**Requirement:** Nothing outside the range is wanted. Repeat exactly the lines below from the one with "16: (635, 304, 1.14)" through the one with "29: (607, 352, 1.07)".

[Recorded data]
----

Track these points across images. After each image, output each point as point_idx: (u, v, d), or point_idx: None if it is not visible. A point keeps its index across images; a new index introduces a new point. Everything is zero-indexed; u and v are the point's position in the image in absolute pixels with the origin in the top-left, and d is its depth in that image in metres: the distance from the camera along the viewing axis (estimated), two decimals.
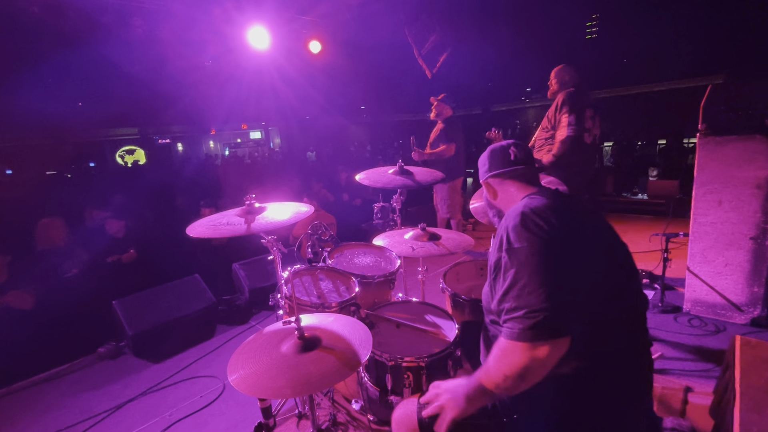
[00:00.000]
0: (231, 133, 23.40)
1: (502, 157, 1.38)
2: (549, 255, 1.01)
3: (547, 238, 1.03)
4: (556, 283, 0.99)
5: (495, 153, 1.40)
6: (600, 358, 1.06)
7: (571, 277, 1.02)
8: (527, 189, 1.31)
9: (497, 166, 1.38)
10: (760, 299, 2.80)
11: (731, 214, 2.80)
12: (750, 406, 1.46)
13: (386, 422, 1.78)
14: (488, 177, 1.40)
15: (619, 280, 1.12)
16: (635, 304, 1.14)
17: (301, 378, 1.27)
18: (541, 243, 1.02)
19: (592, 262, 1.06)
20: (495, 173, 1.38)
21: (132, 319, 3.11)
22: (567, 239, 1.05)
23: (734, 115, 2.69)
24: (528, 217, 1.08)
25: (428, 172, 2.50)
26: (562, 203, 1.17)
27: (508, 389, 1.02)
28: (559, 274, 1.01)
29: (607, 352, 1.07)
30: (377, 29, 6.00)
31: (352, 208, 6.19)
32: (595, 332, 1.04)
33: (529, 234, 1.04)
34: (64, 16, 4.25)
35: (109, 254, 3.72)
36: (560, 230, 1.05)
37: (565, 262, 1.03)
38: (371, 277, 2.18)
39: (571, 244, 1.05)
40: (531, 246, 1.03)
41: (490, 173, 1.39)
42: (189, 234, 1.50)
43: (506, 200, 1.36)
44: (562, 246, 1.04)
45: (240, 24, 5.16)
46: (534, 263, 1.01)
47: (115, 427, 2.38)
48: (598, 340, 1.05)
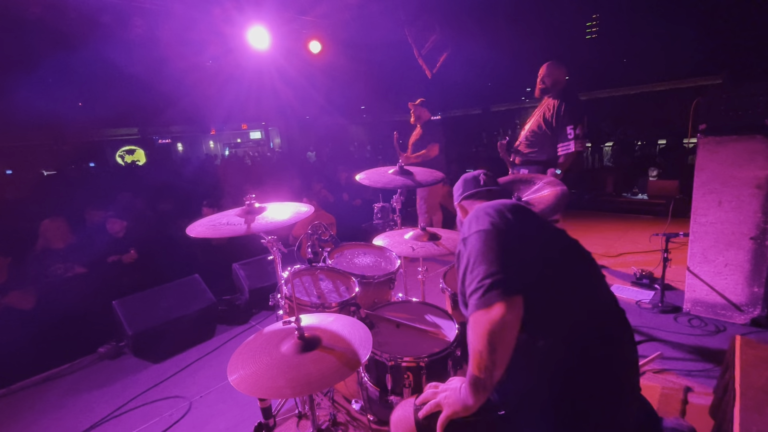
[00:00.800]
0: (231, 133, 23.39)
1: (473, 183, 1.59)
2: (498, 237, 1.10)
3: (498, 224, 1.13)
4: (503, 253, 1.08)
5: (467, 180, 1.62)
6: (572, 352, 1.07)
7: (518, 252, 1.10)
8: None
9: (468, 189, 1.59)
10: (760, 299, 2.80)
11: (731, 214, 2.80)
12: (750, 406, 1.46)
13: (386, 422, 1.78)
14: (461, 200, 1.59)
15: (576, 276, 1.18)
16: (598, 300, 1.18)
17: (301, 378, 1.27)
18: (492, 228, 1.12)
19: (543, 253, 1.14)
20: (466, 194, 1.58)
21: (132, 319, 3.11)
22: (518, 231, 1.14)
23: (734, 115, 2.69)
24: (482, 209, 1.19)
25: (428, 172, 2.51)
26: (521, 208, 1.25)
27: (489, 367, 1.02)
28: (506, 248, 1.09)
29: (579, 348, 1.08)
30: (377, 29, 6.01)
31: (352, 208, 6.19)
32: (555, 316, 1.09)
33: (475, 224, 1.15)
34: (64, 16, 4.25)
35: (110, 254, 3.73)
36: (512, 223, 1.15)
37: (507, 238, 1.11)
38: (371, 277, 2.18)
39: (521, 235, 1.14)
40: (478, 232, 1.13)
41: (462, 196, 1.59)
42: (189, 234, 1.50)
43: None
44: (512, 234, 1.13)
45: (240, 24, 5.16)
46: (483, 242, 1.10)
47: (115, 427, 2.38)
48: (563, 330, 1.08)
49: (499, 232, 1.12)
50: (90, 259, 3.62)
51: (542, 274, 1.11)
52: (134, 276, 3.67)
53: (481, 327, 1.02)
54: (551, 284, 1.11)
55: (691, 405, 2.13)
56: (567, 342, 1.07)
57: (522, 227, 1.17)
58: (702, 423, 1.96)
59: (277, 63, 6.76)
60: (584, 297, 1.16)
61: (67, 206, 4.34)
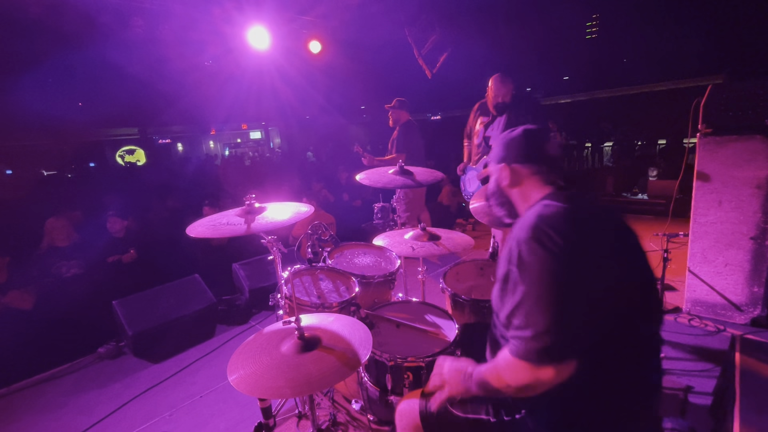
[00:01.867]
0: (231, 133, 23.38)
1: (541, 147, 1.23)
2: (561, 274, 0.95)
3: (559, 254, 0.96)
4: (566, 305, 0.95)
5: (535, 138, 1.24)
6: (604, 372, 1.02)
7: (583, 298, 0.96)
8: (544, 188, 1.20)
9: (534, 156, 1.22)
10: (760, 299, 2.80)
11: (731, 214, 2.80)
12: (750, 406, 1.46)
13: (386, 422, 1.78)
14: (516, 163, 1.24)
15: (634, 298, 1.04)
16: (649, 325, 1.08)
17: (301, 378, 1.27)
18: (553, 260, 0.96)
19: (608, 278, 0.99)
20: (528, 164, 1.22)
21: (132, 319, 3.11)
22: (581, 255, 0.98)
23: (734, 115, 2.69)
24: (540, 230, 0.99)
25: (428, 172, 2.50)
26: (579, 210, 1.07)
27: (507, 394, 1.04)
28: (570, 295, 0.95)
29: (611, 368, 1.02)
30: (377, 29, 6.00)
31: (352, 208, 6.19)
32: (601, 350, 1.00)
33: (540, 249, 0.97)
34: (64, 16, 4.25)
35: (110, 254, 3.72)
36: (575, 245, 0.98)
37: (578, 281, 0.96)
38: (371, 277, 2.18)
39: (585, 261, 0.98)
40: (542, 263, 0.96)
41: (520, 161, 1.23)
42: (189, 234, 1.50)
43: (522, 195, 1.25)
44: (576, 263, 0.97)
45: (240, 24, 5.16)
46: (544, 283, 0.96)
47: (115, 427, 2.38)
48: (603, 357, 1.01)
49: (570, 269, 0.96)
50: (90, 259, 3.62)
51: (606, 337, 0.98)
52: (134, 276, 3.67)
53: (522, 375, 0.98)
54: (611, 350, 1.00)
55: (691, 405, 2.13)
56: (598, 374, 1.02)
57: (586, 251, 0.99)
58: (702, 423, 1.96)
59: (277, 63, 6.75)
60: (639, 357, 1.05)
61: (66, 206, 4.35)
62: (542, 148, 1.23)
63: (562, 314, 0.94)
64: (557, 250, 0.96)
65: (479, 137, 3.65)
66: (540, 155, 1.22)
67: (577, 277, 0.96)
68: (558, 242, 0.97)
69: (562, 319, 0.94)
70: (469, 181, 3.80)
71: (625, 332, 1.01)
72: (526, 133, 1.25)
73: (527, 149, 1.23)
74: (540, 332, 0.94)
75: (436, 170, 2.54)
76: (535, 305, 0.96)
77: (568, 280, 0.96)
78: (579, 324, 0.95)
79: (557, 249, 0.96)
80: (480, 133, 3.64)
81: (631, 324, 1.02)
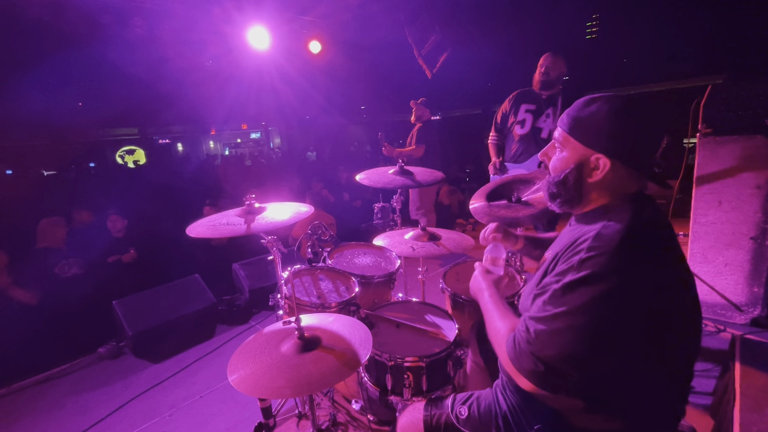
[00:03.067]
0: (231, 133, 23.39)
1: (652, 144, 0.96)
2: (613, 320, 0.83)
3: (627, 298, 0.83)
4: (591, 356, 0.84)
5: (647, 128, 0.95)
6: (626, 398, 0.94)
7: (616, 353, 0.85)
8: (619, 196, 0.99)
9: (642, 155, 0.96)
10: (760, 299, 2.80)
11: (731, 214, 2.80)
12: (750, 406, 1.46)
13: (386, 422, 1.78)
14: (620, 159, 0.95)
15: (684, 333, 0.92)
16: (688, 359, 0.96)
17: (301, 378, 1.27)
18: (615, 305, 0.83)
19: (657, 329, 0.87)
20: (634, 165, 0.96)
21: (132, 319, 3.11)
22: (648, 302, 0.85)
23: (734, 115, 2.68)
24: (618, 259, 0.84)
25: (428, 172, 2.50)
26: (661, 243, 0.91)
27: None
28: (604, 347, 0.84)
29: (634, 395, 0.93)
30: (377, 29, 6.00)
31: (352, 208, 6.19)
32: (625, 379, 0.90)
33: (608, 285, 0.83)
34: (64, 16, 4.25)
35: (110, 254, 3.72)
36: (647, 289, 0.84)
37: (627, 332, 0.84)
38: (371, 277, 2.18)
39: (647, 309, 0.85)
40: (601, 302, 0.83)
41: (627, 158, 0.95)
42: (189, 234, 1.50)
43: (597, 195, 1.01)
44: (637, 312, 0.84)
45: (240, 24, 5.16)
46: (588, 321, 0.83)
47: (115, 427, 2.38)
48: (626, 385, 0.92)
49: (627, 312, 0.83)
50: (90, 259, 3.62)
51: (635, 367, 0.88)
52: (134, 276, 3.67)
53: (508, 366, 0.95)
54: (636, 378, 0.90)
55: (691, 405, 2.13)
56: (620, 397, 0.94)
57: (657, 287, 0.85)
58: (702, 423, 1.96)
59: (277, 63, 6.76)
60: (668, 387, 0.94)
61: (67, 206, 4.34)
62: (650, 153, 0.96)
63: (582, 361, 0.85)
64: (630, 273, 0.83)
65: (526, 127, 3.16)
66: (651, 159, 0.96)
67: (630, 328, 0.84)
68: (630, 285, 0.83)
69: (577, 364, 0.85)
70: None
71: (656, 364, 0.91)
72: (648, 122, 0.95)
73: (644, 151, 0.96)
74: (543, 358, 0.87)
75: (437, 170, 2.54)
76: (560, 332, 0.85)
77: (620, 316, 0.83)
78: (606, 357, 0.85)
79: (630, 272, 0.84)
80: (527, 123, 3.15)
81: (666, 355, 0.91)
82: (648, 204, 0.96)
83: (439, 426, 1.21)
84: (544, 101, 3.14)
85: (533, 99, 3.19)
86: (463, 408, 1.21)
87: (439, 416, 1.23)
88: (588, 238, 0.90)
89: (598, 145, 0.96)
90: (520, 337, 0.93)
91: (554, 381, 0.88)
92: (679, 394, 0.97)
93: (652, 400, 0.93)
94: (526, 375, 0.90)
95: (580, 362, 0.85)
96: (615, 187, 0.98)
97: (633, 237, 0.87)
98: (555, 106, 3.08)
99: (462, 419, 1.18)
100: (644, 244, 0.88)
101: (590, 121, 0.97)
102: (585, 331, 0.84)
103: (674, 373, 0.94)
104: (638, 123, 0.95)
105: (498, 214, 1.90)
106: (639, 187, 0.99)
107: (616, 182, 0.98)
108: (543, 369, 0.87)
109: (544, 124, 3.11)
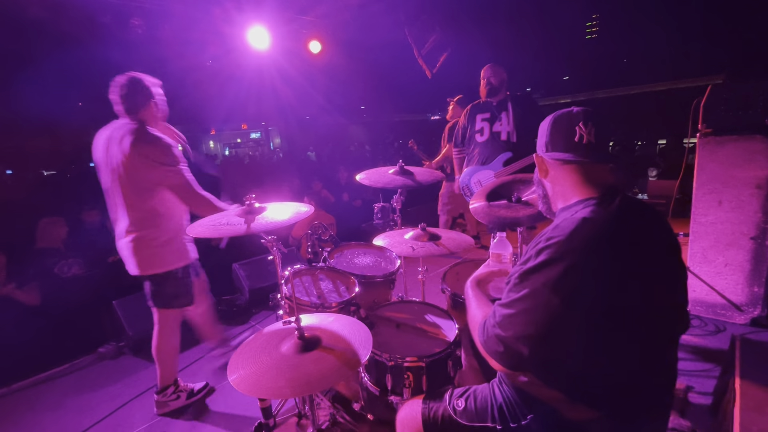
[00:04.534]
0: (231, 133, 23.41)
1: (565, 133, 1.05)
2: (562, 305, 0.89)
3: (576, 286, 0.89)
4: (543, 337, 0.92)
5: (558, 124, 1.08)
6: (611, 380, 0.98)
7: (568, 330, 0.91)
8: (585, 190, 1.05)
9: (555, 144, 1.07)
10: (760, 299, 2.80)
11: (731, 214, 2.80)
12: (750, 406, 1.46)
13: (386, 422, 1.78)
14: (543, 151, 1.13)
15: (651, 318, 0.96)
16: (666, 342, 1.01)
17: (301, 378, 1.27)
18: (564, 291, 0.89)
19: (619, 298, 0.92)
20: (552, 155, 1.08)
21: (132, 319, 3.11)
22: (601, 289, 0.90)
23: (734, 115, 2.68)
24: (570, 247, 0.90)
25: (428, 172, 2.50)
26: (624, 231, 0.96)
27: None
28: (556, 330, 0.91)
29: (618, 376, 0.97)
30: (377, 29, 6.01)
31: (352, 208, 6.19)
32: (608, 361, 0.95)
33: (559, 273, 0.90)
34: (64, 16, 4.25)
35: (110, 254, 3.72)
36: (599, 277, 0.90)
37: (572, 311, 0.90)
38: (371, 277, 2.18)
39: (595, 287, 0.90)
40: (549, 288, 0.90)
41: (545, 150, 1.11)
42: (189, 234, 1.50)
43: (558, 192, 1.13)
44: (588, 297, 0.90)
45: (240, 24, 5.16)
46: (537, 305, 0.92)
47: (115, 427, 2.38)
48: (609, 366, 0.96)
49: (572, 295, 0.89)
50: (90, 259, 3.62)
51: (611, 349, 0.94)
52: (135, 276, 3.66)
53: (480, 347, 1.08)
54: (617, 358, 0.95)
55: (691, 405, 2.13)
56: (605, 381, 0.97)
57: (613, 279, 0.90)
58: (702, 423, 1.96)
59: (277, 63, 6.76)
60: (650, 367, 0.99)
61: (66, 206, 4.34)
62: (569, 136, 1.04)
63: (538, 333, 0.92)
64: (575, 258, 0.90)
65: (485, 134, 3.44)
66: (569, 143, 1.04)
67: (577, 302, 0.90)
68: (580, 272, 0.90)
69: (531, 344, 0.93)
70: (477, 184, 3.53)
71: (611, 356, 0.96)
72: (554, 117, 1.08)
73: (552, 135, 1.08)
74: (501, 337, 0.98)
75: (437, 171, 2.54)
76: (515, 315, 0.96)
77: (564, 300, 0.90)
78: (550, 354, 0.95)
79: (575, 257, 0.90)
80: (485, 130, 3.43)
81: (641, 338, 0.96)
82: (615, 199, 1.00)
83: (437, 418, 1.23)
84: (495, 107, 3.38)
85: (485, 108, 3.46)
86: (460, 401, 1.23)
87: (437, 409, 1.25)
88: (548, 228, 1.00)
89: (537, 148, 1.16)
90: (489, 322, 1.04)
91: (512, 360, 0.98)
92: (659, 383, 1.01)
93: (626, 390, 0.97)
94: (492, 354, 1.02)
95: (531, 342, 0.93)
96: (568, 182, 1.08)
97: (586, 227, 0.93)
98: (507, 110, 3.32)
99: (459, 411, 1.21)
100: (597, 234, 0.93)
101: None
102: (534, 314, 0.93)
103: (646, 365, 0.98)
104: (546, 122, 1.12)
105: (498, 214, 1.90)
106: (580, 191, 1.06)
107: (564, 176, 1.09)
108: (503, 349, 0.98)
109: (500, 128, 3.36)
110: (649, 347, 0.98)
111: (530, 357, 0.94)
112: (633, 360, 0.97)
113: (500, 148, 3.36)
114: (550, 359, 0.96)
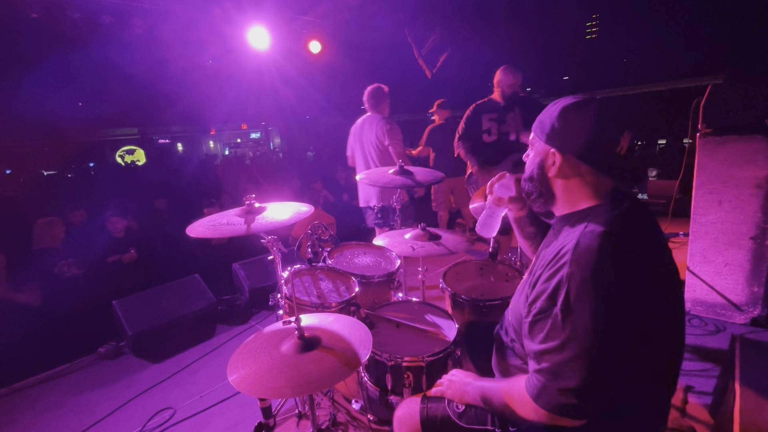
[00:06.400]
0: (231, 133, 23.40)
1: (611, 142, 0.95)
2: (616, 330, 0.84)
3: (621, 304, 0.83)
4: (609, 369, 0.85)
5: (606, 130, 0.95)
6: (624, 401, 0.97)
7: (629, 357, 0.86)
8: (595, 197, 1.00)
9: (596, 150, 0.96)
10: (760, 299, 2.80)
11: (731, 214, 2.80)
12: (750, 406, 1.46)
13: (386, 422, 1.78)
14: (572, 154, 0.98)
15: (673, 338, 0.95)
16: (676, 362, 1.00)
17: (301, 378, 1.27)
18: (613, 314, 0.83)
19: (656, 324, 0.89)
20: (589, 161, 0.97)
21: (132, 319, 3.11)
22: (641, 302, 0.86)
23: (734, 115, 2.68)
24: (603, 268, 0.83)
25: (428, 172, 2.50)
26: (643, 237, 0.92)
27: (507, 417, 1.05)
28: (618, 356, 0.85)
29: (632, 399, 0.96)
30: (377, 29, 6.01)
31: (352, 208, 6.18)
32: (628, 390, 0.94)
33: (600, 298, 0.83)
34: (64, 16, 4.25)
35: (110, 254, 3.73)
36: (637, 290, 0.85)
37: (631, 337, 0.85)
38: (371, 277, 2.18)
39: (643, 308, 0.86)
40: (598, 317, 0.82)
41: (579, 153, 0.97)
42: (189, 234, 1.50)
43: (567, 196, 1.04)
44: (634, 313, 0.85)
45: (240, 24, 5.16)
46: (594, 339, 0.83)
47: (115, 427, 2.38)
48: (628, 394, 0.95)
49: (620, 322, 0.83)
50: (90, 259, 3.62)
51: (639, 370, 0.91)
52: (134, 276, 3.67)
53: (532, 415, 0.94)
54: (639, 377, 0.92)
55: (691, 405, 2.13)
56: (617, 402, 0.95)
57: (646, 295, 0.86)
58: (702, 423, 1.96)
59: (277, 63, 6.76)
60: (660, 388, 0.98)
61: (66, 206, 4.34)
62: (611, 145, 0.95)
63: (600, 379, 0.85)
64: (618, 297, 0.83)
65: (493, 135, 3.37)
66: (610, 153, 0.95)
67: (630, 329, 0.85)
68: (619, 288, 0.84)
69: (598, 384, 0.85)
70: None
71: (655, 369, 0.94)
72: (600, 117, 0.94)
73: (595, 147, 0.96)
74: (571, 389, 0.86)
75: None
76: (573, 360, 0.85)
77: (622, 335, 0.84)
78: (613, 386, 0.88)
79: (618, 296, 0.83)
80: (493, 130, 3.35)
81: (661, 362, 0.95)
82: (624, 199, 0.97)
83: (435, 419, 1.22)
84: (503, 108, 3.33)
85: (492, 108, 3.39)
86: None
87: (435, 409, 1.24)
88: (568, 250, 0.91)
89: (552, 140, 1.01)
90: (537, 378, 0.93)
91: (590, 408, 0.87)
92: (664, 390, 0.99)
93: (638, 398, 0.95)
94: (560, 412, 0.88)
95: (604, 382, 0.86)
96: (583, 186, 1.00)
97: (611, 245, 0.87)
98: (514, 111, 3.29)
99: (458, 413, 1.20)
100: (623, 249, 0.88)
101: (548, 121, 1.02)
102: (597, 351, 0.84)
103: (660, 372, 0.96)
104: (587, 120, 0.96)
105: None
106: (613, 184, 1.00)
107: (580, 180, 1.00)
108: (576, 401, 0.86)
109: (509, 128, 3.30)
110: (677, 355, 0.97)
111: (607, 398, 0.89)
112: (663, 369, 0.95)
113: (509, 149, 3.28)
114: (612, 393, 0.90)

----

**Output for this exercise:**
16: (635, 304, 1.14)
17: (301, 378, 1.27)
18: (541, 243, 1.02)
19: (592, 262, 1.06)
20: (495, 173, 1.38)
21: (132, 319, 3.11)
22: (567, 239, 1.05)
23: (734, 115, 2.69)
24: (528, 217, 1.08)
25: (428, 172, 2.50)
26: (562, 203, 1.17)
27: (508, 389, 1.02)
28: (559, 274, 1.01)
29: (607, 352, 1.07)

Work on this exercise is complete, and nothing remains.